I PAINT AND YOU PAINT, LET'S SEE WHO HAS MORE PAINT?": URBAN GRAFFITI AND THE PRACTICES OF STATE POWER IN SOBRAL/CE
Urban art; Public power; Governance practices; Erasures; Heritage
This research tries to show the presence of urban arts or street arts in the public spaces of
the city of Sobral in Ceara, emphasizing that such manifestations revolve around graffiti,
drawings, murals, pixos and graffiti, and in this circuit, to perceive the regulatory instances
that try to disqualify some arts, since the municipal government in 2021, regulated Law
2.055 that claims to combat visual “pollution” in the city as a measure of public interest,
which aims to preserve heritage, ensuring urban aesthetics and guaranteeing environmental
comfort. It aims to examine the practices of control, surveillance and state capture that
supposedly act to condition and discipline the urban arts in Sobral/CE, and as a
consequence, create moral categories for those who act against the established norms.
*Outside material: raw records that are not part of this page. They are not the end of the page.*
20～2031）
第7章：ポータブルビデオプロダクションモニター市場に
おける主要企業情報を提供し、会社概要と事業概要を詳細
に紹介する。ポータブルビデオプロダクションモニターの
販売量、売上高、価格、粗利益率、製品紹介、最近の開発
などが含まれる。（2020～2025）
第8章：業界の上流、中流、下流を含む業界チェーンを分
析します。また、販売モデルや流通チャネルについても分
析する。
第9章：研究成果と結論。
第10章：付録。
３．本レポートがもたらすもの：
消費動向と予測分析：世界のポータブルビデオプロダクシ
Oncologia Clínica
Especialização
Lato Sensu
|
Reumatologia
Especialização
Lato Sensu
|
It
also aims to understand how artists' subjectivities are constructed based on the Law, as well
as to understand the implications that the Law has on urban artistic actions in Sobral,
considering the tension between what the government has engendered as “legal” and
“illegal” in this artistic circuit in the city. It is important to mention the discussions that
address the characteristics of each of these arts, demystifying any conceptual confusion
that may still occur. Therefore, we rely on Gitahy (1999), Oliveira Campos (2009), Leal
(2023) and others, to discuss graffiti; Lassala (2010), Nascimento (2015) Diogenes (2017)
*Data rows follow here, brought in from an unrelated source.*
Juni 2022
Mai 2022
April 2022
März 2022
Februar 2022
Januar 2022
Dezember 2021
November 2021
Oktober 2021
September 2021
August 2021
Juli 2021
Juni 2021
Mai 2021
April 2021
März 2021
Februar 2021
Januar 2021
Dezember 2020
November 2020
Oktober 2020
and other authors, to talk about the character and agencies of pixo; and on muralism, Silva
(2000), Traspadini (2019) help us understand the characteristics and objectives of this art.
No less interesting is the literature that helps us understand state practices within this
context involving public authorities and street artists in Sobral. For this reason, Das (2020),
Serge (2011), Foucault (2008), and other authors make discussions that help us understand
how the aforementioned Law becomes a grammar that ends up creating artistic margins
and peripheries, legitimizing only agencies under the domain of public power as “legal”.